Как-то я спросил своих студентов, что бы они хотели услышать в курсе моих лекций в институте.
Я ждал любого ответа.
Но кто-то робко и при том вовсе не заискивающе сказал:
«Расскажите не про монтаж, не про картины, не [про] производство и не про постановки. Расскажите, как становятся Эйзенштейном».
Это было ужасно лестно, хотя и мало понятно, кому бы могло хотеться им стать.
Однако вот.
Вот именно так становятся тем, что есть.
И если кому-нибудь интересен готовый результат, — то вот разбросанные заметки и о том, как идет сам процесс.
Не мальчуган,
не мальчишка,
а именно мальчик.
Мальчик двенадцати лет.
Послушный, воспитанный, шаркающий ножкой.
Типичный мальчик из Риги.
Мальчик из хорошей семьи.
Вот чем я был в двенадцать лет.
И вот чем я остался до седых волос.
Двадцати семи лет мальчик из Риги становится знаменитостью.
Дуг и Мэри едут в Москву[29] «пожать руку» мальчику из Риги, сделавшему «Потемкина».
В тридцатом году, после доклада в Сорбонне, объединенные силы премьера Тардье и мосье Кьяппа не могут выбросить мальчика из Риги за пределы Франции.
Единственный раз в жизни дрогнувшим при подписи пером мальчик из Риги подписывает контракт в Голливуд на 3000 долларов в неделю.
Когда мальчика из Риги хотят выслать из Мексики, двенадцать сенаторов США шлют свой протест. И вместо высылки — торжественное рукопожатие с президентом на каком-то из бесчисленных празднеств в Мексико-Сити.
В тридцать девятом году снегом сыплются на мальчика из Риги вырезки [из] американских газет о том, что по особому пожеланию ныне покойного Франклина Делано Рузвельта в Белом доме показывают «Александра Невского».

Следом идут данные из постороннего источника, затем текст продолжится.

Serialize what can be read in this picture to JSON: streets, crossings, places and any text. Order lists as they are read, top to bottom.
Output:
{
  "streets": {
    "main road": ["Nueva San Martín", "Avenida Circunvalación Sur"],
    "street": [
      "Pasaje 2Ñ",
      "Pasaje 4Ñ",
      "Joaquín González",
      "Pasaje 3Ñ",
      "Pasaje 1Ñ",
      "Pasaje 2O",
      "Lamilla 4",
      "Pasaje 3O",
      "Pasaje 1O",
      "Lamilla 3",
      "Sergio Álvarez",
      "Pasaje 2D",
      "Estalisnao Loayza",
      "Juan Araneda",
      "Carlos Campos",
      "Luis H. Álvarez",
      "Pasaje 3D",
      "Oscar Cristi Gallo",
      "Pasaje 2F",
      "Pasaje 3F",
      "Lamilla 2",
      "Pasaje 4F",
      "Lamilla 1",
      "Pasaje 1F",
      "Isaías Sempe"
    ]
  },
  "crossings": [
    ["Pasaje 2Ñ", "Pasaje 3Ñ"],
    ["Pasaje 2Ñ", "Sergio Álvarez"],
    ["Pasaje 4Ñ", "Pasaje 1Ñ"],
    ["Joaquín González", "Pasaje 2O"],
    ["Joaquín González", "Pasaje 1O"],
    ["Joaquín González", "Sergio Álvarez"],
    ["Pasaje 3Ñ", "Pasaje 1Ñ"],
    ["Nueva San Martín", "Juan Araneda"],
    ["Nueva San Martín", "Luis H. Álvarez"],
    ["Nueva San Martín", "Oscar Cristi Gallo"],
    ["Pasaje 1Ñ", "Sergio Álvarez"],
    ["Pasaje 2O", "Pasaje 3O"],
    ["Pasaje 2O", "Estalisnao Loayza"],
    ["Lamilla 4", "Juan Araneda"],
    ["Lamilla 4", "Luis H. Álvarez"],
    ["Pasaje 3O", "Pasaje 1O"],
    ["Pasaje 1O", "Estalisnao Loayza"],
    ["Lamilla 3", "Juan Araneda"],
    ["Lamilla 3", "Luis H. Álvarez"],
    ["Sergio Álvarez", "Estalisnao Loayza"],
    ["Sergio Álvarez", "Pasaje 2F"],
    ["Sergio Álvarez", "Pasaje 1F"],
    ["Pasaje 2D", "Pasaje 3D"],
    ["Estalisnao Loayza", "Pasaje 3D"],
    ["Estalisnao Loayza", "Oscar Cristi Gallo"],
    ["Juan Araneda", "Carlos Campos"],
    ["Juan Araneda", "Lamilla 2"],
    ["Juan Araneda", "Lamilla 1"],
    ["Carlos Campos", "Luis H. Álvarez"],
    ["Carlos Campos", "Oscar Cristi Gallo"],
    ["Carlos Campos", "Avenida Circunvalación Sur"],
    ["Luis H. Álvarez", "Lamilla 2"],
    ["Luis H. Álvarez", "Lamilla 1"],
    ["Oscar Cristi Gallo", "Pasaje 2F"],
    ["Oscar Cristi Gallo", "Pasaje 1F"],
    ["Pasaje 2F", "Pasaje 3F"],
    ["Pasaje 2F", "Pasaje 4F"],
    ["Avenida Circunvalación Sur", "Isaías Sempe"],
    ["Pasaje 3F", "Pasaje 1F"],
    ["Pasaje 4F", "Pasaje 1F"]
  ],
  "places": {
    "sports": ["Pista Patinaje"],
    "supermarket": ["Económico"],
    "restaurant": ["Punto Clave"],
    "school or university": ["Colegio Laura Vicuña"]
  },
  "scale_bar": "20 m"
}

В сорок первом году выходит первый объемистый том американского «Фильм-индекса» — обзора написанного о кинематографе за первые его сорок лет. Согласно предисловию, оказывается, что по количеству о нем написанного мальчик из Риги занимает всего-навсего четвертое место. Первое — за Чаплином. Второе — за Гриффитом. А наш мальчик идет сразу же вслед за третьим, принадлежащим Мэри Пикфорд.
В разгар войны выходит книга мальчика из Риги о кино и расходится мгновенно в американском и английском изданиях[30].
Почта приносит «пиратское» издание на испанском языке из Аргентины. А после падения Японии выясняется, что во время войны там был издан перевод ее на японский язык…
Казалось бы, пора начинать себя видеть взрослым.
Ведь и родина не скупится за это же время на ордена, степени и звания.
А мальчику из Риги все так же по-прежнему двенадцать лет.
В этом — мое горе.
Но в этом же, вероятно, и мое счастье.
Не очень нова мысль о том, что мало кто видит себя таким, каким он есть.
Каждый видит себя кем-то и чем-то.
Но интересно не это — интересно то, что этот воображаемый
гораздо ближе к точному психологическому облику видящего, чем его объективная видимость.
Кто видит себя д’Артаньяном. Кто видит себя Альфредом де Мюссе. Кто по меньшей мере Каином Байрона, а кто скромно довольствуется положением Людовика XIV своего района, своей области, своей студии или своего окружения из родственников по материнской линии.
Когда я смотрю на себя совсем один на один, я сам себе рисуюсь больше всего… Давидом Копперфилдом.
Хрупким,
худеньким,
маленьким,
беззащитным.
И очень застенчивым.
В свете вышеприведенных перечислений — это может показаться забавным.
Но забавнее то, что, может быть, именно в силу этого самоощущения и собирался весь тот биографический накрут, столь упоительный для тщеславия, образчики которого я перечислил выше.
Образ Дон Жуана имеет много гипотетических истолкований.
Для разных случаев практического донжуанизма, вероятно, верны одни столько же, сколько и другие.
Для пушкинского «списка» (как и для чаплиновских орд) после блистательной гипотезы Тынянова в «Безыменной любви»[31]
)., конечно, иной ключ, чем к излюбленному полупсихоаналитическому истолкованию.
К тому истолкованию, которое видит в донжуанизме тревогу за собственные силы — который видит в каждой очередной победе лишь новое доказательство своей силы.
Но почему допускать донжуанизм только в любви?
Его, конечно, гораздо больше во всех иных областях, и прежде всего именно в тех, где дело связано с такими же вопросами «успеха», «признания» и «победы», не менее яркими, чем на ристалищах любовной арены.